Round Robins: Flexing Those Creative Muscles

When I was a teenager, my first summer job was as a camp counselor. Yep, it was the traditional tents in the woods, meals in a lodge, and campfires every evening. Around those campfires we sang songs and played games, one of which was Round Robin. If you’ve never participated in a round robin, the premise is easy: someone starts a story, and everyone adds something to move the story along until it ends with the last person in the circle, who tied up the plot. The stories got silly and usually strayed far from the original idea.
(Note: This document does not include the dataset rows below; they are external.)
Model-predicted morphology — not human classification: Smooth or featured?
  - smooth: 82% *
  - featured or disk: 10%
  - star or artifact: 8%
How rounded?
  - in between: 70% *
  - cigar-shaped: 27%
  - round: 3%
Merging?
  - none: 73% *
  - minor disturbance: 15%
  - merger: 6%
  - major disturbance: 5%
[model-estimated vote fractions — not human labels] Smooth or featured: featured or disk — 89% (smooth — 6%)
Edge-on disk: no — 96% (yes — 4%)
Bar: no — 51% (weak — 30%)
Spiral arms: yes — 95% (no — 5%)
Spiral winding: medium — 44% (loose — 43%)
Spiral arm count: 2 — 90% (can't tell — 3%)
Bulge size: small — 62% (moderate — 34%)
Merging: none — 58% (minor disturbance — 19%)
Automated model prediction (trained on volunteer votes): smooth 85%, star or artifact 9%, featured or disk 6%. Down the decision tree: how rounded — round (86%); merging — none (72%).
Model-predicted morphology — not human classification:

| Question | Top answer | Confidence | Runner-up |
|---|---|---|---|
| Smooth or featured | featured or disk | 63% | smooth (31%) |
I hated it. I was a terrible storyteller.

Fast forward twenty years and two children later. Round robins reentered my life as a way to keep my oldest child entertained and to bolster his writing skills. We joined a writing group where five children of the same age wrote the beginning of a story. Then it would pass on to the next child who would add to it and then send it to the next child on the list who would add to that. Everyone was given three weeks to add to the story and move it on. By the end, the kids had five stories that they all participated in creating.

To keep things interesting, the group had an adult division where five parents were set up in a circle, so to speak, and we started our own stories.

I loved it.

This was so different from my campfire experiences. I have always been one of those people who can never think of the right thing to say in the moment but give me time to write and I can be all kinds of eloquent.
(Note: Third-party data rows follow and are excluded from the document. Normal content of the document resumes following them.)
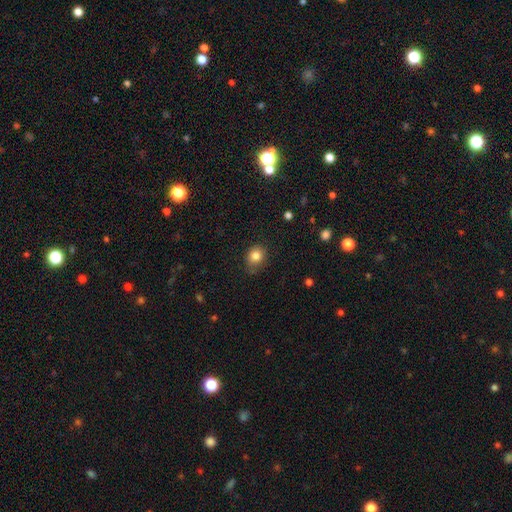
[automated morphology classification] Smooth or featured?
  - smooth: 84% *
  - star or artifact: 11%
  - featured or disk: 6%
How rounded?
  - round: 64% *
  - in between: 35%
  - cigar-shaped: 1%
Merging?
  - none: 72% *
  - minor disturbance: 22%
  - major disturbance: 4%
  - merger: 2%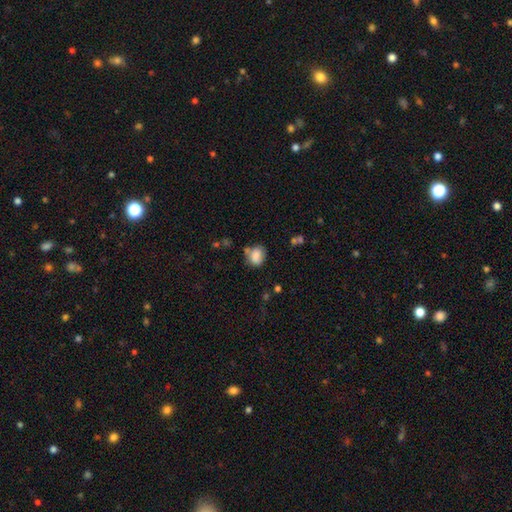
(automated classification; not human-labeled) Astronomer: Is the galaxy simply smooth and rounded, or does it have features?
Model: smooth — 80%.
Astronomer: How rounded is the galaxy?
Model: round — 52% (runner-up: in between, 47%).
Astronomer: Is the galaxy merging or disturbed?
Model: none — 60%.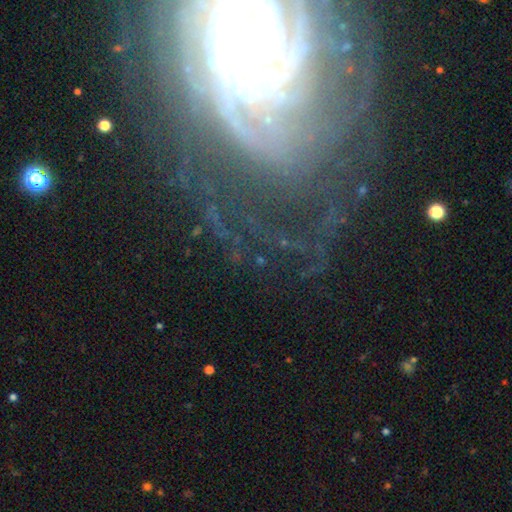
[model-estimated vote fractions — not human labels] This is clearly a featured or disk galaxy (81%). It is clearly not viewed edge-on (95%). Bar: likely no (66%). Spiral arm pattern: clearly yes (94%). Spiral arm count: marginally can't tell (30%). Spiral winding: likely tight (73%). Central bulge: likely small (76%). Merging: likely none (66%).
I still have those stories, tucked away in a drawer. Occasionally I’ll pull them out and chuckle over the fractured fairy tales and silly day-in-the-life stories that the five of us created.

And, like the campfire round robins, the stories never ended anywhere near where they began.

A few months ago, I dusted off the old round robin idea and pitched it to a writer friend who has been quarantining in the town next to ours. We each started a story and decided to pass it between us four times. This way we were able to contribute to each story twice and we didn’t end the story we began. We tweaked the format a few times as life events and writer’s block got in the way, but eventually we had two short stories that were a blast to write.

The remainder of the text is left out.